*** Opening Text segment ***

Drops of Water on Floor
I'm trying to create drops of water on the floor in Iray, under a character who'd working our heavily. Any hints as to the best way to achieve that? My problem right now is in two areas;
1) The pattern of drops and small puddle shapes. I've got some liquid splash and puddle products I could use but they're not really right so it looks like I might be better off creating my own. Can I possibly do it by creating a pattern for an opacity map that I apply to a plane or flattened-out cube primitive?
2) Getting the water shader on the drops and puddles to be visible in the scene. The surface is a light wood floor in a room that's fairly well-lit. Will I have an easier chance if I dial down the room's light level for more contrast from the reflections on the water?
Thanks!
Comments
opacity map on a primitive would work but you'd probably want to also add in a bump/normal and probably some displacement, depending on how much depth/rounded edges
your floor drops need.
what type of wood flooring is it ? if its not heavily varnished or shiny, sweat drops/puddles would probably slightly darken the floor. you could experiment with volumetric settings on the water shader.
changing the lighting might help, also experiment with camera and lighting angles, light catching the puddles at side angles will probably show it off better than direct on (if I remember correctly)
Could try this product https://www.daz3d.com/sy-splats-drips-and-splatters-for-dforce
Yeah, with bump or normal map should do the trick probably. It's not heavily varnished, more like a basic maple shader. Would volumetrics be involved if it's just small drops and minor thin puddles? Not too clear on volumetrics other than using products that are basically primitive shapes containing dust and fog suspensions. I'm messing with lighting now, as well as the base color of the Iray water shader and starting to get a little bit of traction.
I've checked out that product and it looks great, but there don't seem to be any patterns that are mostly a field of small drops.
Dforce a sphere and instance it?
Oh, that's an interesting idea...
Well, I did end up using this. I created a plane and water drop normal and opacity maps, using the uber Iray water shader. Never could get it to show more than just a little in test renders or the interactive preview. So I gave up and bought SY's product. There is one SY map that's reasonably close to what I needed. Ultimately it shows in the render but doesn't look as good as I'd hoped, since the maps are meant to be for "slime" and not water, so the upper surface is somewhat lumpy and gelatinous. But at least it saved me from an afternoon of frustration!
You should be able to find other maps that look more like water. Sickleyield makes a whole range of products in this vein, no pun intended. There is a a dFroce rain/shower one I use a lot.
Maps for water? With PBR rendering?
Edit: Yes of course for oceans and pools, but for droplets?
Are you under the impression a droplet wouldn't have a surface?

*** Closing Text segment ***
*** Opening Study material ***

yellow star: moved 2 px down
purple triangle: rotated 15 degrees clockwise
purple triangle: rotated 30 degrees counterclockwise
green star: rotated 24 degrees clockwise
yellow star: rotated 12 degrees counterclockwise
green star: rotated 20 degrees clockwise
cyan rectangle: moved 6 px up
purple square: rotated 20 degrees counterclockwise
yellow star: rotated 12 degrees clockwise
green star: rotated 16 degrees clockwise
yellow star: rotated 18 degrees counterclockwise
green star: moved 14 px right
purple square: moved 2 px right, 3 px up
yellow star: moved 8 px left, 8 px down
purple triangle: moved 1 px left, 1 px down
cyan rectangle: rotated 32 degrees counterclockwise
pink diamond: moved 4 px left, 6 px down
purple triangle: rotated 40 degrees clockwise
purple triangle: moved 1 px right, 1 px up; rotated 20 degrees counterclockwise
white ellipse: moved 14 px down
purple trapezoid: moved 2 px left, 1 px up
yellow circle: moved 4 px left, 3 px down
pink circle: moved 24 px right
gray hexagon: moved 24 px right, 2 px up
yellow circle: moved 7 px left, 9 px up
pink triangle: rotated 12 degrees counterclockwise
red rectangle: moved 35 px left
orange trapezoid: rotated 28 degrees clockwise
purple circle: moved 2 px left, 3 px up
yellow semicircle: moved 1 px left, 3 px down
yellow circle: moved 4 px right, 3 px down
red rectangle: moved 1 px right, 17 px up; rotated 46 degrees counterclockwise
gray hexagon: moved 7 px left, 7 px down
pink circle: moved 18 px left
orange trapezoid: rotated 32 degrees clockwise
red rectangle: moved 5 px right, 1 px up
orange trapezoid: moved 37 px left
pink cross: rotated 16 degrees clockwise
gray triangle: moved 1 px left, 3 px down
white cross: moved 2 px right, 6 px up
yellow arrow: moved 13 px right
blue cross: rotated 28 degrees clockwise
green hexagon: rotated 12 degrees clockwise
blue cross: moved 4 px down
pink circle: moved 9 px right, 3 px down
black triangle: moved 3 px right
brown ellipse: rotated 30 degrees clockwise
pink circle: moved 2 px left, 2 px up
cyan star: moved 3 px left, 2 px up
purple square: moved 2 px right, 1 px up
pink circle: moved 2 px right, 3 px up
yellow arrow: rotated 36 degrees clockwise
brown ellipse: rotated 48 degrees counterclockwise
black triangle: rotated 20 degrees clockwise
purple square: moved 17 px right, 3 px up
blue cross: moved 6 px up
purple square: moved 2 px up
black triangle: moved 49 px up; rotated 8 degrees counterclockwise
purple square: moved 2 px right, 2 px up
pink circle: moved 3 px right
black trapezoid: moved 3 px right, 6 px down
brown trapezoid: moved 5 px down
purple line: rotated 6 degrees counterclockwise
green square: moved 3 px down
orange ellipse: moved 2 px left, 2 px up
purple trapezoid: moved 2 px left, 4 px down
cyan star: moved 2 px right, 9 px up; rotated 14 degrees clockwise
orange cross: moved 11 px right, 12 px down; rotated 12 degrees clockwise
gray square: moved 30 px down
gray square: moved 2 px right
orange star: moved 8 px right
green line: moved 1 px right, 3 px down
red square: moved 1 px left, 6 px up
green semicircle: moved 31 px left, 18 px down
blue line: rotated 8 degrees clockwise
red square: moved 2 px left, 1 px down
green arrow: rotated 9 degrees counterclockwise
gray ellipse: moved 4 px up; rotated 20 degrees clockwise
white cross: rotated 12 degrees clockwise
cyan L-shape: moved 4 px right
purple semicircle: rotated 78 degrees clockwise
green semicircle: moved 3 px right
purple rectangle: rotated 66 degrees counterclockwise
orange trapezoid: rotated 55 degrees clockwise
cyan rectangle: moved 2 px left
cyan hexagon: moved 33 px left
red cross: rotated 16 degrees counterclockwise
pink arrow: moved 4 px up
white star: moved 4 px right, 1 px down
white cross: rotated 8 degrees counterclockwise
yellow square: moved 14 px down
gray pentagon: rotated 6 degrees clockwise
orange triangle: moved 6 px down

*** Closing Study material ***

### [Required action 1]
Using the forum thread about water drops on a floor above, decide whether each statement agrees with it. Answer yes or no, and quote the words that decide it. (a) The wood floor is heavily varnished. (b) The room with the floor is fairly well-lit. (c) The SY maps that were used are meant for water.
### [Required action 2]
Carry on the forum thread about water drops on a floor from where it ends above.

### [Answer section 1]
(a) No: "It's not heavily varnished, more like a basic maple shader."
(b) Yes: "The surface is a light wood floor in a room that's fairly well-lit."
(c) No: "the maps are meant to be for "slime" and not water"

### [Answer section 2]
No! Rather that it has reflective and refractive features. Granted, you can alter the appearance of the tiny drop by adding normal and displacement maps. But they will not magically set index of refraction to 1.33, will they. But may be the droplets are really huge and need a complex shape:)
Real drops:
And where would you set such features? I'm genuinely curious how you think this works.
I've no idea I don't use IRay. I'll have to check the IRay Uber. Of course, I know you know your ways around IRay and I take your word for it if you insist you can't make water without bumpmaps. Nah only joking...I must be missing something and I suggest you tell me what it is.
I reason that the IRay Uber must have some refraction settings, maybe it's called refraction weight? Maybe you can set IoR to the right amount without using maps? And maybe there is a way to set reflection strength...after all you can render both mirrors and matte/rough surfaces in IRay, no? Could it be glossy weight? And maybe IRay is clever enough to be able to produce refraction without having to use a refraction map? Wrong again? Enlighten me!
In aweSurface I set three things for a waterdrop, no maps. I set transmission strength to 100%. I set IoR to1.3. I set specular/reflection to near 100% with a very small roughness value. Done.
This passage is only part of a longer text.